Medical marijuana company CannScience Innovations entered into a nonbinding agreement to license Generex Biotechnology's RapidMist device for the buccal delivery of its developmental stage medical marijuana products.
The RapidMist device delivers drugs into the mouth as a metered-dose spray for speedy absorption through the inner lining of the cheeks known as the buccal membrane. Generex says the most advanced candidate that uses RapidMist is Phase III Generex Oral-lyn for the treatment of Type 1 and Type 2 diabetes. The medicine is outlicensed to India's Shreya Life Sciences.
RapidMist is also being used in the company's candidates for pain management and deep vein thrombosis. The device looks like an inhaler but aims to deliver drugs through the inside of the mouth, not the lungs.
According to the Generex website, the key to drug delivery through the buccal membrane is not the device but the use of enhancers called surfactants. Surfactants are organic chemicals that have both hydrophobic (water-hating) and hydrophilic (water-loving) ends, and sometimes form a structure known as a micelle, in which the hydrophilic ends arrange themselves in a protective shell that can be used to transport large molecules through cell membranes and cell walls.
Generex also outlicensed RapidMist to Sunnyvale, CA-based Amarantus BioSciences for potential treatments for diabetes and Parkinson's disease for $10 million in 2011.

Source material:
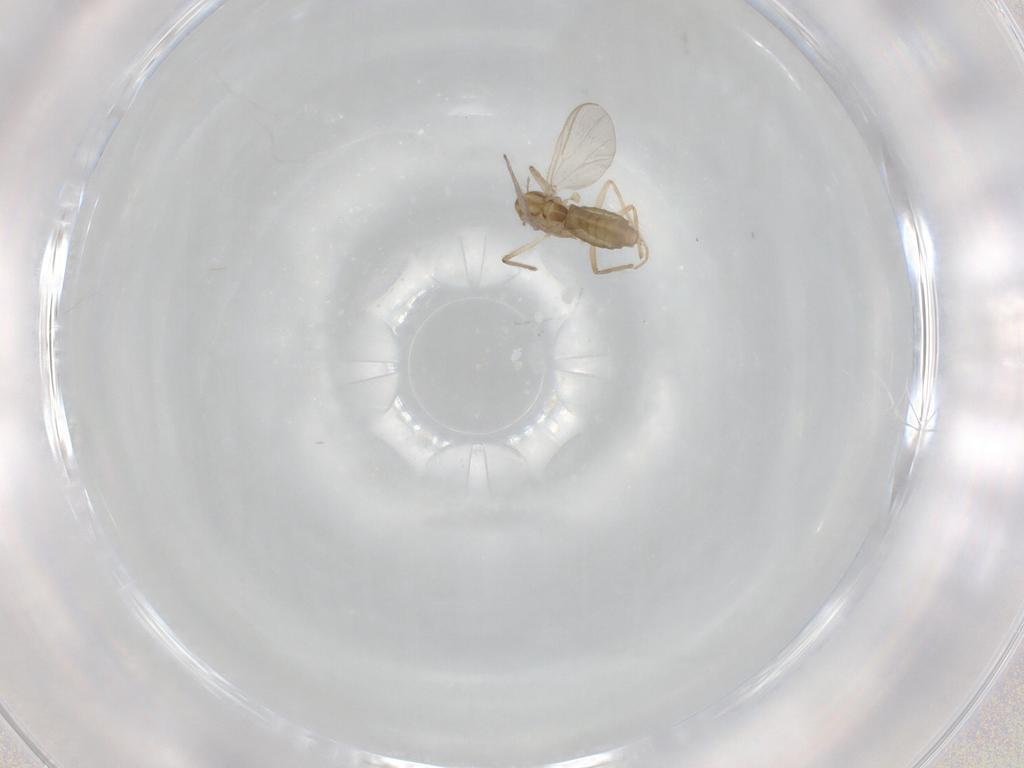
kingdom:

Task list:
A: In the article on the RapidMist device, rewrite the paragraph beginning "According to the Generex website" as a brief list that keeps its main facts.
B: According to the article on the RapidMist device, to which company is Generex Oral-lyn outlicensed?
C: Pick up the article on the RapidMist device after its final sentence and continue it.

Solved problems:
A:
- According to the Generex website, buccal drug delivery depends on enhancers called surfactants, not on the device.
- Surfactants are organic chemicals with a hydrophobic (water-hating) end and a hydrophilic (water-loving) end.
- They sometimes form a micelle, in which the hydrophilic ends form a protective shell.
- This shell can carry large molecules through cell membranes and cell walls.

B: India's Shreya Life Sciences.

C:
CannScience aims to commercialize medical marijuana (also known as cannabis) products in Canada and internationally, according to the release. It does not have any commercial products so far. In Canada, medical marijuana is regulated under what are known as the Marihuana for Medical Purposes Regulations. Health Canada projects a market size of $1.3 billion by 2024 and a compounded annual growth rate among patients of 36% over the next 5 years.
The companies say buccal delivery of medical marijuana is better than oral administration because it enables faster relief, better control over dosing and more predictable absorption.
Other companies are aiming to develop novel techniques for medical marijuana as well. Israeli startup Syqe Medical is developing a hand-held device that yields more controlled cannabis dosage and provides an alternative to traditional delivery methods. The company's Syqe Inhaler vaporizes tiny granules of cannabis in doses as small as 1 mg, allowing physicians to fine-tune dosage and tailor treatment to each patient.
Also, Cannabis Therapy partnered with Seattle-based Canna-Pet to enter the multibillion-dollar pet market with chewable hemp-based products to tackle diabetes, arthritis and other ailments in dogs.